To-do item A —
Output the portion of the records that begins with the line containing "### 4. Intercom Chat Integration ✅" and continues through the last line of the records, keeping every line unchanged.

Excerpt —
Segment Open
I suppose, your $\mathrm{Nr}$ is actually a density (number/area) and $\mathrm{DBH}$ ist already a mean.
1
Observation: The inner circle is the only one with information about small trees. Therefore just there you have the proper ration in diameters but with a big error.
Say you have $n_{Pi}$ trees in the inner circle of your area $Pi$. These $n_{Pi}$ trees consists of
- $n^s_{Pi}$ trees with small diameter
- $n^m_{Pi}$ trees with middle diameter
- $n^l_{Pi}$ trees with llarge diameter
so that $n_{Pi} = n^s_{Pi} + n^m_{Pi} + n^l_{Pi}$. Now you can calculate the mean DBHs in the inner circles for small, middle and large diameters separately (Note: This is just the usual mean over all trees in the inner circle if you put it together but writing it this way, you can later on replace the different means for m and l). Then your (total) mean DBH (over all trees in the inner circle) is:
$$\mathrm{DBH} = \frac{1}{n_{Pi}}\left(n^s_{Pi} \cdot \mathrm{DBH}_s + n^m_{Pi} \cdot \mathrm{DBH}_m + n^l_{Pi} \cdot \mathrm{DBH}_l\right)$$
Now, lets change the notation to prolong the life of the keyboard (compare yourself).
Segment Closed
Dataset excerpts —
Segment Open
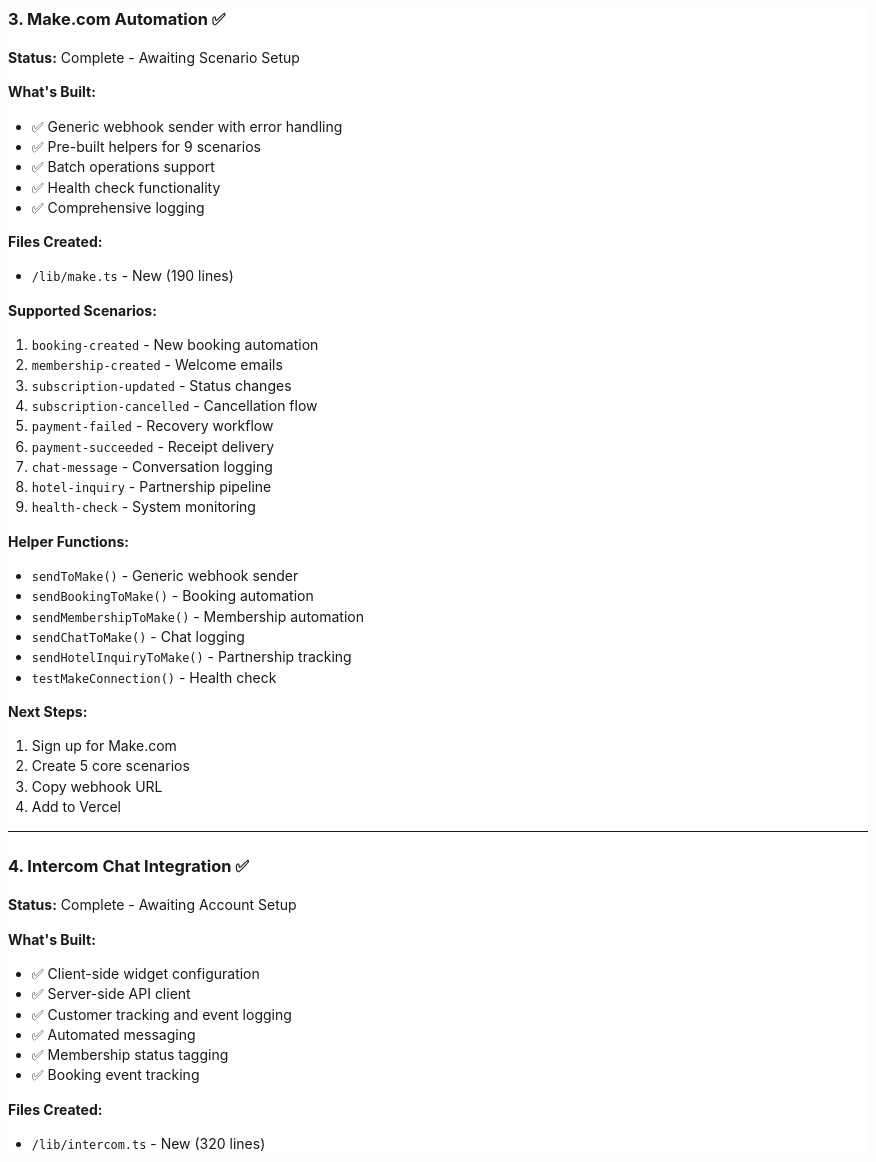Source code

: 
### 3. Make.com Automation ✅

**Status:** Complete - Awaiting Scenario Setup

**What's Built:**
- ✅ Generic webhook sender with error handling
- ✅ Pre-built helpers for 9 scenarios
- ✅ Batch operations support
- ✅ Health check functionality
- ✅ Comprehensive logging

**Files Created:**
- `/lib/make.ts` - New (190 lines)

**Supported Scenarios:**
1. `booking-created` - New booking automation
2. `membership-created` - Welcome emails
3. `subscription-updated` - Status changes
4. `subscription-cancelled` - Cancellation flow
5. `payment-failed` - Recovery workflow
6. `payment-succeeded` - Receipt delivery
7. `chat-message` - Conversation logging
8. `hotel-inquiry` - Partnership pipeline
9. `health-check` - System monitoring

**Helper Functions:**
- `sendToMake()` - Generic webhook sender
- `sendBookingToMake()` - Booking automation
- `sendMembershipToMake()` - Membership automation
- `sendChatToMake()` - Chat logging
- `sendHotelInquiryToMake()` - Partnership tracking
- `testMakeConnection()` - Health check

**Next Steps:**
1. Sign up for Make.com
2. Create 5 core scenarios
3. Copy webhook URL
4. Add to Vercel

---

### 4. Intercom Chat Integration ✅

**Status:** Complete - Awaiting Account Setup

**What's Built:**
- ✅ Client-side widget configuration
- ✅ Server-side API client
- ✅ Customer tracking and event logging
- ✅ Automated messaging
- ✅ Membership status tagging
- ✅ Booking event tracking

**Files Created:**
- `/lib/intercom.ts` - New (320 lines)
Segment Closed
To-do item B —
Return the entire text on mean tree diameters word for word.

Your response A —
### 4. Intercom Chat Integration ✅

**Status:** Complete - Awaiting Account Setup

**What's Built:**
- ✅ Client-side widget configuration
- ✅ Server-side API client
- ✅ Customer tracking and event logging
- ✅ Automated messaging
- ✅ Membership status tagging
- ✅ Booking event tracking

**Files Created:**
- `/lib/intercom.ts` - New (320 lines)

Your response B —
I suppose, your $\mathrm{Nr}$ is actually a density (number/area) and $\mathrm{DBH}$ ist already a mean.
1
Observation: The inner circle is the only one with information about small trees. Therefore just there you have the proper ration in diameters but with a big error.
Say you have $n_{Pi}$ trees in the inner circle of your area $Pi$. These $n_{Pi}$ trees consists of
- $n^s_{Pi}$ trees with small diameter
- $n^m_{Pi}$ trees with middle diameter
- $n^l_{Pi}$ trees with llarge diameter
so that $n_{Pi} = n^s_{Pi} + n^m_{Pi} + n^l_{Pi}$. Now you can calculate the mean DBHs in the inner circles for small, middle and large diameters separately (Note: This is just the usual mean over all trees in the inner circle if you put it together but writing it this way, you can later on replace the different means for m and l). Then your (total) mean DBH (over all trees in the inner circle) is:
$$\mathrm{DBH} = \frac{1}{n_{Pi}}\left(n^s_{Pi} \cdot \mathrm{DBH}_s + n^m_{Pi} \cdot \mathrm{DBH}_m + n^l_{Pi} \cdot \mathrm{DBH}_l\right)$$
Now, lets change the notation to prolong the life of the keyboard (compare yourself).